Üçüncü doz aşı yaptırmayanların bir bölümünün de aşı karşıtı söylemlerden etkilendiğini belirten Şener, “Çeldirici cümleler, bir nevi aşı tereddüdünü körüklüyor. Halihazırda bilim dünyasının elindeki pozitif veriler, net olarak üçüncü dozun olunması icap ettiğini ve üçüncü dozun extra ehemmiyet arz ettiğini gösteriyor. Salgının hızını kesmek için asla aşılanmamış grubun aşılanması kadar aşılanmış bireylerin üçüncü dozlarını da olması bizim için oldukca mühim.
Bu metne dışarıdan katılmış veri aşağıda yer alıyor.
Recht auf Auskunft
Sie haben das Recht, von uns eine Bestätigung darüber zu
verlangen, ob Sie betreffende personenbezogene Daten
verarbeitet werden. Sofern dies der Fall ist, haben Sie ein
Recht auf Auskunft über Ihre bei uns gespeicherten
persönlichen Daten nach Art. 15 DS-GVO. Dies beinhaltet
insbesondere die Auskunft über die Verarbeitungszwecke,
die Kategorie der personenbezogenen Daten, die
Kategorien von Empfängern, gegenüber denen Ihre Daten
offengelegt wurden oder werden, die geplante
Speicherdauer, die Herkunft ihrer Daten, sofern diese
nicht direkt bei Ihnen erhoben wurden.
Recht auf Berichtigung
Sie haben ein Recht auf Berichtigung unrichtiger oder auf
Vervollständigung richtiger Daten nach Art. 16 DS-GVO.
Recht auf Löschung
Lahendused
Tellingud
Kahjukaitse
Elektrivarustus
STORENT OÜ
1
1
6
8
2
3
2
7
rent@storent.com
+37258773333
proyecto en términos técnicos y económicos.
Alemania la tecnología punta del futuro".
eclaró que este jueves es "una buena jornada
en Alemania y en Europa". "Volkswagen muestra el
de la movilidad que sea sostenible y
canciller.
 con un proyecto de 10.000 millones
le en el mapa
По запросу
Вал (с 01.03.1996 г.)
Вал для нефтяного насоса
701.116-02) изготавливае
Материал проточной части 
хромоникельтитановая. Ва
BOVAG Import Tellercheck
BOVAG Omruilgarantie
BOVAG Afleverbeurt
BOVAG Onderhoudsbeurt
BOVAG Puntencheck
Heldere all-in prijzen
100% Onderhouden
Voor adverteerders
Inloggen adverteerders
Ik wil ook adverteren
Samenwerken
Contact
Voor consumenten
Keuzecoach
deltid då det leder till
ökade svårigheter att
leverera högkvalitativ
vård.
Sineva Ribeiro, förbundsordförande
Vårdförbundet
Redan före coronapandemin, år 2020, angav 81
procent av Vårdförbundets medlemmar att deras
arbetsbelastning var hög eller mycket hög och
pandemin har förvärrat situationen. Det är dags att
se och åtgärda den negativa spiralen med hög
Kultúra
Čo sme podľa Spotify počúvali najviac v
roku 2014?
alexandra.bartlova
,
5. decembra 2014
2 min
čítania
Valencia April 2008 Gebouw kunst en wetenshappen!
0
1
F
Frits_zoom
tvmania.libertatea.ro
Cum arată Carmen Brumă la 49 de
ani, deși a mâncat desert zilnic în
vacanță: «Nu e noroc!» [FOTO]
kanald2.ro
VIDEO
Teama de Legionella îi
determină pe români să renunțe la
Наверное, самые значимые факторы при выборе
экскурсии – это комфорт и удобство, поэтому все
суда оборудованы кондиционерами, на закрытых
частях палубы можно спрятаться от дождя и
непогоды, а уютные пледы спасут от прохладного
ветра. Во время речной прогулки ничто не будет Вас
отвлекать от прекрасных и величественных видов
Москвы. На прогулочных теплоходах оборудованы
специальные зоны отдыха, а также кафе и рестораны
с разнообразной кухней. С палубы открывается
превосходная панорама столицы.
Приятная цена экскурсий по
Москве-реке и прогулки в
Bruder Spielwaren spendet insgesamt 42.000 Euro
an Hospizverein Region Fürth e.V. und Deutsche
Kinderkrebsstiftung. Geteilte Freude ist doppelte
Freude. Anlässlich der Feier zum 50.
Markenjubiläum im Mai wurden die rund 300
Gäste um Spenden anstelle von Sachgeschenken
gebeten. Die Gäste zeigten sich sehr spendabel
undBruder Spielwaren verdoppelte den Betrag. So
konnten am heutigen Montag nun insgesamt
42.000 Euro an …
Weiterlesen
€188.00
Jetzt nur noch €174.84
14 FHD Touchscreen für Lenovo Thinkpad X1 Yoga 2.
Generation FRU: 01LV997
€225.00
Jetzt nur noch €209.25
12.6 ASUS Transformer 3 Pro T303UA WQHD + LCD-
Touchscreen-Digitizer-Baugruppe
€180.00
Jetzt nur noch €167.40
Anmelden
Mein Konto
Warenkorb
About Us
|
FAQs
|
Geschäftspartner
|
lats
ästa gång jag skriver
Avrupa’nın genelinde ve dünyanın geneline baktığımızda ise üçüncü doz stratejisi, yaygın bir halde uygulanıyor. Türkiye’nin üçüncü doz stratejisi başladı ve devam ediyor fakat halihazırda baktığımızda istediğimiz oranda üçüncü doz aşılanmış oranına haiz değiliz.” ifadelerini kullandı.